Mueller, Franz H(Erman Joseph)

(1900-1994) Born in Berlin, Germany, Mueller studied at the University of Berlin and the Berlin School of Commerce, where in 1922 he earned his master’s degree in business administration, his thesis director being Werner Sombart. He continued his studies at the University of Cologne, writing his Ph.D. dissertation under the direction of Leopold von Wiese. He married Dr. Therese J. Geuer, a member of the Königswinter Study Circle, which did preparatory work for the papal labor encyclical Quadragesimo Anno . Mueller was Assistant Director for Research in Social Sciences at the University of Cologne until he was dismissed by the Nazis in 1934. He went to England and from there, in 1935, to St. Louis University, where he stayed until assuming the post of Professor of Economics at the College of St. Thomas (now St. Thomas University), St. Paul, Minnesota. There he remained until 1968, when he was made Professor Emeritus of Economics. President, American Catholic Sociological Society, 1948.

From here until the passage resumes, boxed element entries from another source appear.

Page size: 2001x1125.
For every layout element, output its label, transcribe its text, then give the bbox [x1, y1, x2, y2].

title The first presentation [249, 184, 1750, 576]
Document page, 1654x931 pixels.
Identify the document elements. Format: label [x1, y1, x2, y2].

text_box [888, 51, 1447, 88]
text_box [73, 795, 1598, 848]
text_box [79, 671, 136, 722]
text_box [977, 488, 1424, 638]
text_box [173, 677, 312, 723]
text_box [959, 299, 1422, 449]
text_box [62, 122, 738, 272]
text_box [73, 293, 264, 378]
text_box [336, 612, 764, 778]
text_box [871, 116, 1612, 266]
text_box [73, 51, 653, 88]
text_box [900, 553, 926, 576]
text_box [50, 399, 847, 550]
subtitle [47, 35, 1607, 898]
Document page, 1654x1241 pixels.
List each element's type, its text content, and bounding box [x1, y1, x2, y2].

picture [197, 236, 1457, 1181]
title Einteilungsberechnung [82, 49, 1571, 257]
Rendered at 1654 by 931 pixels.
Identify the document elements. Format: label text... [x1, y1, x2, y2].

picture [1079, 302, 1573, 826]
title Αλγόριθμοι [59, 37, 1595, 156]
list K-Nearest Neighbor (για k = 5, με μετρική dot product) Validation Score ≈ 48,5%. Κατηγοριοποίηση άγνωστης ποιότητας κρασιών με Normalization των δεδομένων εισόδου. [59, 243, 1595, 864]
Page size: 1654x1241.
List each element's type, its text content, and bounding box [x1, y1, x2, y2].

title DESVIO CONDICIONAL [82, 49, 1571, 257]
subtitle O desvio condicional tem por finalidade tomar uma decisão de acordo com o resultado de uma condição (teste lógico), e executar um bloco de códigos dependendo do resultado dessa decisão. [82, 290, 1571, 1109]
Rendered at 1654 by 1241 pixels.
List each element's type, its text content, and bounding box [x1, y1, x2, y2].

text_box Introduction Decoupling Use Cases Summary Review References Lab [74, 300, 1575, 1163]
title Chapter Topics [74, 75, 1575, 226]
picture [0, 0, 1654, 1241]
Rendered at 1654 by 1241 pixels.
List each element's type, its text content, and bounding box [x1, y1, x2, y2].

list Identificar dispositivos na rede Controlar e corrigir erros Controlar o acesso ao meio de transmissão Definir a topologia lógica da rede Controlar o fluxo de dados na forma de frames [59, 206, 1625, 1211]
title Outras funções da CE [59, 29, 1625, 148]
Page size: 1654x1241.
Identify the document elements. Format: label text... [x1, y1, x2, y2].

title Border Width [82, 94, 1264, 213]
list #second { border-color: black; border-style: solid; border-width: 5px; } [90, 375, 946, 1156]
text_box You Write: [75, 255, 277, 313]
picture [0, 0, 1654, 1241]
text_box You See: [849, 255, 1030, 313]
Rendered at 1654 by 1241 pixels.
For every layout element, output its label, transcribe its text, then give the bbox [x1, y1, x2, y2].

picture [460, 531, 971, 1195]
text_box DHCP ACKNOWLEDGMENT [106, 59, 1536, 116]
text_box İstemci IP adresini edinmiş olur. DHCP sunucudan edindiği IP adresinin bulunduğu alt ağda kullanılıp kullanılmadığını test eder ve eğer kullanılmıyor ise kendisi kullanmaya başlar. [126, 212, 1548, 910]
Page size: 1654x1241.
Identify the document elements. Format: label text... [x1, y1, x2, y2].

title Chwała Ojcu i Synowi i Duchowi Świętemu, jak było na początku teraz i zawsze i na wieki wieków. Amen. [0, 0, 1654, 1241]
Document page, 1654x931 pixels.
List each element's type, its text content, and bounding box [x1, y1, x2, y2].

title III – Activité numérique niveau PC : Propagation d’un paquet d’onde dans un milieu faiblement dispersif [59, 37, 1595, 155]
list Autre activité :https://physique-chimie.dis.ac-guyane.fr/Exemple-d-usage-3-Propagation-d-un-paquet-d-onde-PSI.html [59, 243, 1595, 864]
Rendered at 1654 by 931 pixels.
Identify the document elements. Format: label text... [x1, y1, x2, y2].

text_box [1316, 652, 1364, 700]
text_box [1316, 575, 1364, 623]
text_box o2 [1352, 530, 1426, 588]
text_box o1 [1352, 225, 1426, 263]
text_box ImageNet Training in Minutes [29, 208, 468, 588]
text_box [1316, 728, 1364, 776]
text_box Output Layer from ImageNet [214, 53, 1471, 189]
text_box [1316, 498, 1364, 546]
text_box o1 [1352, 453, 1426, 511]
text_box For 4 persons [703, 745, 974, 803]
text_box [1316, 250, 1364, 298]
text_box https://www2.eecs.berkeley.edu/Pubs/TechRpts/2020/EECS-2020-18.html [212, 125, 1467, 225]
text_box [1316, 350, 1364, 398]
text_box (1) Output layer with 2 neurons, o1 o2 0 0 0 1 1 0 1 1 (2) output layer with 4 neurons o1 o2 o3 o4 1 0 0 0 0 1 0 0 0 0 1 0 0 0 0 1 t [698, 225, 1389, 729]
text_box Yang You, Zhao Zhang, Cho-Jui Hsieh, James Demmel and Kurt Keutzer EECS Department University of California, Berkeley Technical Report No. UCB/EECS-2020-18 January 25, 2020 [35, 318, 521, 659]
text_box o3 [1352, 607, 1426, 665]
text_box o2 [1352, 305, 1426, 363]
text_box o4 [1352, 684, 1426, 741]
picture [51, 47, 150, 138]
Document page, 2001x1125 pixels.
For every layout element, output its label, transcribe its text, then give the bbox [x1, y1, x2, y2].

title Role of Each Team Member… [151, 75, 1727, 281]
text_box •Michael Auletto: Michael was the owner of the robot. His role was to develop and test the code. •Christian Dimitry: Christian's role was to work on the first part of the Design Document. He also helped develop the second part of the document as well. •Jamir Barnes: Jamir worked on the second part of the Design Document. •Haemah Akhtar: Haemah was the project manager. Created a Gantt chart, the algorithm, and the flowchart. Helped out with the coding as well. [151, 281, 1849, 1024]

Mueller was always concerned with Catholic social teaching, and in 1988 he was awarded the Heinrich Pesch Prize for Social Science and Social Action by the Federation of Catholic Student Fraternities in Germany. Contributing many articles to the American Catholic Sociological Review , Mueller periodically addressed what was a burning issue in the early history of the society: the possibility of a Catholic sociology . He strongly objected to the ideological connotations of the term, calling for rigorous scientific methodology and constant attention to scholarship. Mueller wrote in the Fiftieth Anniversary Special Issue of Sociological Analysis ,

I hope and pray that our early endeavors as Catholic sociologists to see to it that sociology be recognized as an empirical science have not been in vain. . . . But I am convinced that there is no such thing as Catholic or Christian sociology and that we can serve our highest ideals best if we do a good job as genuine sociologists who stick to what the scholastic philosophers called the formal (or specific) object of each science and strive to provide the actionists with reliable data and, perhaps, even forecasts. (p. 389)

Loretta M. Morris

References

F. H. Mueller, “The Formal Object of Sociology,” American Catholic Sociological Review 1(1940):55-61

F. H. Mueller, The Church and the Social Question (Washington, D.C.: American Enterprise Institute, 1984 [1963]).